Source document

The role of equities in a portfolio


Equities

The role of equities within an investment portfolio is to provide the potential for the greatest expected return of all available asset classes over the long term.

By "long-term" we mean an investing lifetime of ideally 25 or 30 years. Equities can be extremely risky on a day to day basis but over the longer term this volatility tends to average out leaving investors with the overall positive return from Capitalism. We would not recommend investing in equities for terms of less than 10 years based on the experience of the last 200 years..


Source: Robert Shiller, Yale University

Equities, also known as “shares”, offer a high degree of liquidity that is to say they are readily bought and sold. They offer a higher expected return than that of other asset classes. However this higher expected return is also associated with a high degree of volatility.

We can show this volatility by looking at the distribution of returns associated with equity investment over the very long term from historical data. The following graph shows the distribution of returns of the S&P 500 in the USA over the period Jan 1926 to July 2009.


Source: Standard & Poor’s Index Services Group

Expected return

Expected return sounds predicative. In fact it is the assumed return necessary to compensate investors for the risk of buying equities and is measured by the “equity risk premium”.

The equity risk premium is the average rate of return above a risk free rate (such as a deposit account) that on average, an investor has required in order to be compensated for the risk of buying equities.

On average around the world and over the long-term, the equity risk premium has been in the order of 4%pa1. So, if a deposit account is currently offering 2%pa, on average, global equities can be expected to deliver a return of around 6%pa.

1“The Equity Premium” Eugene Fama and Kenneth French, MIT working paper, July 2000

Expected volatility

The variation in equity returns in developed markets has been, on average, around 20%pa.

Task to complete
Rewrite the part of the text on equities that begins at the words "The equity risk premium is" and stops after "of buying equities.", changing "compensated" to "rewarded".

(Camera intrinsics and pose data)

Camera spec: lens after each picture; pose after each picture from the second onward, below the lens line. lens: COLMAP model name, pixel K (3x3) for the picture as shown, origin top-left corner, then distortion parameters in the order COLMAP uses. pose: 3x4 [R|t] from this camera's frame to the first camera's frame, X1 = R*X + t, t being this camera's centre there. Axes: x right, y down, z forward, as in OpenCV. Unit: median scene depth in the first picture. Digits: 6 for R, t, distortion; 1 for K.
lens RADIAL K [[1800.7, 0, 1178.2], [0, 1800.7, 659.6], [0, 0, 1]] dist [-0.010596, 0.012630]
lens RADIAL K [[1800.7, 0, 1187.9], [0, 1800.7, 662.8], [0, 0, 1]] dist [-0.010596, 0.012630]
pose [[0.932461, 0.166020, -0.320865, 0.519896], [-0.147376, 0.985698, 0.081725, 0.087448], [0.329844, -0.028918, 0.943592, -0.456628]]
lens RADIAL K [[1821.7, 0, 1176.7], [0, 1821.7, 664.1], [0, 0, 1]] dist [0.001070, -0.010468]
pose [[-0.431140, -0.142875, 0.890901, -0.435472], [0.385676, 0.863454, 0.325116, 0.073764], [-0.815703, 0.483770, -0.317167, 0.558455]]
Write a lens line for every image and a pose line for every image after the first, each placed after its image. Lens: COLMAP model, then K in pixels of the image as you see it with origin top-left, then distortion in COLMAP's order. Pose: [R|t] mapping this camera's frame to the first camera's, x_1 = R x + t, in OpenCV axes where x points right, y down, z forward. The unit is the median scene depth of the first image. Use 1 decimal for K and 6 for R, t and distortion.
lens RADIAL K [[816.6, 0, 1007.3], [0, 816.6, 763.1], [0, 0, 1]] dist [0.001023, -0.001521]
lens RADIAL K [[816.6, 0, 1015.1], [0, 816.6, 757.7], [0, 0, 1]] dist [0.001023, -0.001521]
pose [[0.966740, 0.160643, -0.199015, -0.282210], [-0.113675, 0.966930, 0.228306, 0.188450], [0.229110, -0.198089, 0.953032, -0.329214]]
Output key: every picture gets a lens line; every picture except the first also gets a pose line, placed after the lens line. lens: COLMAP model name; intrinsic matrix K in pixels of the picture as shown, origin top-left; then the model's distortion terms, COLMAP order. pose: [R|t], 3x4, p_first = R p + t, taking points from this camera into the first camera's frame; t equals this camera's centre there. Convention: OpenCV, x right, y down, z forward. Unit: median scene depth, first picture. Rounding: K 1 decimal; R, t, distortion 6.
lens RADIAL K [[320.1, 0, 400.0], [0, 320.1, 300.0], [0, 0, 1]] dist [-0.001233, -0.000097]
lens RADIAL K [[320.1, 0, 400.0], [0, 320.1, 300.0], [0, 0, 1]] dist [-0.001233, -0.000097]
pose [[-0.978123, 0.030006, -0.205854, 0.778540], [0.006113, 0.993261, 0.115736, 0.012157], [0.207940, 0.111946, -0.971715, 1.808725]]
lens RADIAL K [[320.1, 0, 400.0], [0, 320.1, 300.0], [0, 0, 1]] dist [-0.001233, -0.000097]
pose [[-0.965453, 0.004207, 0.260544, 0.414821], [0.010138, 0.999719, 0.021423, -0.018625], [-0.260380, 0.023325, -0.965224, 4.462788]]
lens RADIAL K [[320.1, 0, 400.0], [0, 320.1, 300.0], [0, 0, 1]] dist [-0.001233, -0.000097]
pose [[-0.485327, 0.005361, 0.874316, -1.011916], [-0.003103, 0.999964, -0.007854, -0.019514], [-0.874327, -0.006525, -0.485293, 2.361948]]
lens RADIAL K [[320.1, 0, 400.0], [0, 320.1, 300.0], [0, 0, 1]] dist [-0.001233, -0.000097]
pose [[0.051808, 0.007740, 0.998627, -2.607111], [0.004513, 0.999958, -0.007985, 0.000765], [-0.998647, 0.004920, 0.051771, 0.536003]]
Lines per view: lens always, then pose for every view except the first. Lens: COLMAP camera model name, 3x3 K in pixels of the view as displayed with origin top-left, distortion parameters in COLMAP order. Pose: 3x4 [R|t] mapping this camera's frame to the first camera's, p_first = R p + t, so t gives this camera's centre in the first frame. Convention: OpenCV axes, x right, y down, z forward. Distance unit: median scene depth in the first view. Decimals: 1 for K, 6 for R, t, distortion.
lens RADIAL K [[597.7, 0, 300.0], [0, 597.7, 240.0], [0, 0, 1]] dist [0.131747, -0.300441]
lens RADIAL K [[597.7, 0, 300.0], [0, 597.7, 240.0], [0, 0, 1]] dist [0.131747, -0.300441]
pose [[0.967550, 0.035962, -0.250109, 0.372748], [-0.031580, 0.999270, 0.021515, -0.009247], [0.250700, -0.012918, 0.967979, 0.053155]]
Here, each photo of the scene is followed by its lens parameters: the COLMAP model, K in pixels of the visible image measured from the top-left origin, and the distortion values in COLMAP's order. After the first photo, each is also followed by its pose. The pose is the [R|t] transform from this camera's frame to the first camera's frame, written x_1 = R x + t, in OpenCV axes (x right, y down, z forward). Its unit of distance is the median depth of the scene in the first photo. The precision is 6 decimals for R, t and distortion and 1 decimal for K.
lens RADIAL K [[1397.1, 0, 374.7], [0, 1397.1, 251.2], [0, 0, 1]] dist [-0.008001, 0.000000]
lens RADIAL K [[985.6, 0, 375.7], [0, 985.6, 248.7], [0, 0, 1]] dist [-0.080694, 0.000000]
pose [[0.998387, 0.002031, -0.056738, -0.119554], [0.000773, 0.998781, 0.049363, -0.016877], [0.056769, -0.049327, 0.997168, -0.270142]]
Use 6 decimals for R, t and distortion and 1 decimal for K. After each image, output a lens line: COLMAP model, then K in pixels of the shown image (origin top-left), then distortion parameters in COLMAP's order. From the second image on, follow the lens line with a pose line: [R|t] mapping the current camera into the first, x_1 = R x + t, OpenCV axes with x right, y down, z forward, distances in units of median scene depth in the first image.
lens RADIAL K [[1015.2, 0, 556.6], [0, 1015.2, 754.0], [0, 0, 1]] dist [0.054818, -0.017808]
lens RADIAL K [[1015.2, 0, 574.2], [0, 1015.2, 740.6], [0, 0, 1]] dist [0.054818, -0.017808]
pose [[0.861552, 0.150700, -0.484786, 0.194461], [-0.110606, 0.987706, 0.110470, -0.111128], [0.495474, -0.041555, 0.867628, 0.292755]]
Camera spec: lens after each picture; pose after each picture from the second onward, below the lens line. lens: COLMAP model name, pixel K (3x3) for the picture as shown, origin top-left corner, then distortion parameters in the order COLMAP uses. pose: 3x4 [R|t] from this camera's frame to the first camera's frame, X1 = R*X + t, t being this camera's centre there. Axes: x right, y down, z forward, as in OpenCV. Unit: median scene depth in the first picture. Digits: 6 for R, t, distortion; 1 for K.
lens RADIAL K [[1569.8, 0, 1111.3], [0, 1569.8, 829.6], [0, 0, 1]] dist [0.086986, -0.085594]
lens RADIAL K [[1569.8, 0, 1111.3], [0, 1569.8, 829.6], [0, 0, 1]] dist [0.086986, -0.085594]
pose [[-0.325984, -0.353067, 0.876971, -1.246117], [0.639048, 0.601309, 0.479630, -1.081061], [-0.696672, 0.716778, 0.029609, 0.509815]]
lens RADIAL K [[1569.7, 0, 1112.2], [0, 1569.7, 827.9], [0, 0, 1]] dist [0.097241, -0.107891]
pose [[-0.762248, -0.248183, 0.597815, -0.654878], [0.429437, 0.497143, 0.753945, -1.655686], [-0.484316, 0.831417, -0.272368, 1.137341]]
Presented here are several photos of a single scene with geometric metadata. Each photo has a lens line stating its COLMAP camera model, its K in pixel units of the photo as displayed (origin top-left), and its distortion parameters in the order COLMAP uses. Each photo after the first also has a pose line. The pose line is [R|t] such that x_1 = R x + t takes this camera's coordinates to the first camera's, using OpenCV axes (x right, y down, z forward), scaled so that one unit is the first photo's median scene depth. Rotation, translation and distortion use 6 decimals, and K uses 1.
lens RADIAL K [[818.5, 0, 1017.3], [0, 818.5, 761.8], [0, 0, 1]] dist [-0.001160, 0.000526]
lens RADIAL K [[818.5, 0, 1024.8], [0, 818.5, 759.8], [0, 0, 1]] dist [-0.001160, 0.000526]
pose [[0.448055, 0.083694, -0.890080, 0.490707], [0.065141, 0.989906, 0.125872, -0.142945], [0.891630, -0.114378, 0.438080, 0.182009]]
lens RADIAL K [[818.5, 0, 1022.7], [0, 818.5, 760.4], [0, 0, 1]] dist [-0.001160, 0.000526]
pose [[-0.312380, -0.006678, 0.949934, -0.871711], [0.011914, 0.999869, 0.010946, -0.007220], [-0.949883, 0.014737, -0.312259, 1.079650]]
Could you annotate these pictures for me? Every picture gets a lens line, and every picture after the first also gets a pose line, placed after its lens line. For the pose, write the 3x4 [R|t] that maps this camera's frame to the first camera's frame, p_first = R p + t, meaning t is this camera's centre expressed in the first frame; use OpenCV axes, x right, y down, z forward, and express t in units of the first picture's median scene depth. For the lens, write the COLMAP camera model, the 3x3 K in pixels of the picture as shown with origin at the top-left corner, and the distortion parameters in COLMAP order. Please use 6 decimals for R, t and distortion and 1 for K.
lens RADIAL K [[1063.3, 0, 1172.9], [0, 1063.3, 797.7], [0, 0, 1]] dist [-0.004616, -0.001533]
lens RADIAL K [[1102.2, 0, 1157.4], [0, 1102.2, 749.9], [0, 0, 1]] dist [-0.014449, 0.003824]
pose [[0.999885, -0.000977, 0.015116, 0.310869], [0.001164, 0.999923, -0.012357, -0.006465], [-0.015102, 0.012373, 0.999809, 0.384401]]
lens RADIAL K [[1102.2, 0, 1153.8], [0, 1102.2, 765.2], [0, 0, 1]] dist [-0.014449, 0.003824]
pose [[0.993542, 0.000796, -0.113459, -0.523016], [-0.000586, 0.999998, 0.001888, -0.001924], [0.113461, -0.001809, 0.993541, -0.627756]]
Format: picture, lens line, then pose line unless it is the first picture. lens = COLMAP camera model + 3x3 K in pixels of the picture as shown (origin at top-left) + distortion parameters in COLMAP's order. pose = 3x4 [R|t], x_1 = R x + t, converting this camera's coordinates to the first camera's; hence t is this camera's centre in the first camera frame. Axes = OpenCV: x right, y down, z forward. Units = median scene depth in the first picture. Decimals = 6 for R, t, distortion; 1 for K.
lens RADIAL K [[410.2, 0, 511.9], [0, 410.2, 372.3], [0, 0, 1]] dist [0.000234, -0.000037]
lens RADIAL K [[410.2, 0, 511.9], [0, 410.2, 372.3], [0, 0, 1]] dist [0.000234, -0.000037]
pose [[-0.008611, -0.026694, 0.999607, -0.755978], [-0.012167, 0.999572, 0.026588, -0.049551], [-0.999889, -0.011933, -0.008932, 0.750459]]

Exercise answer
The equity risk premium is the average rate of return above a risk free rate (such as a deposit account) that on average, an investor has required in order to be rewarded for the risk of buying equities.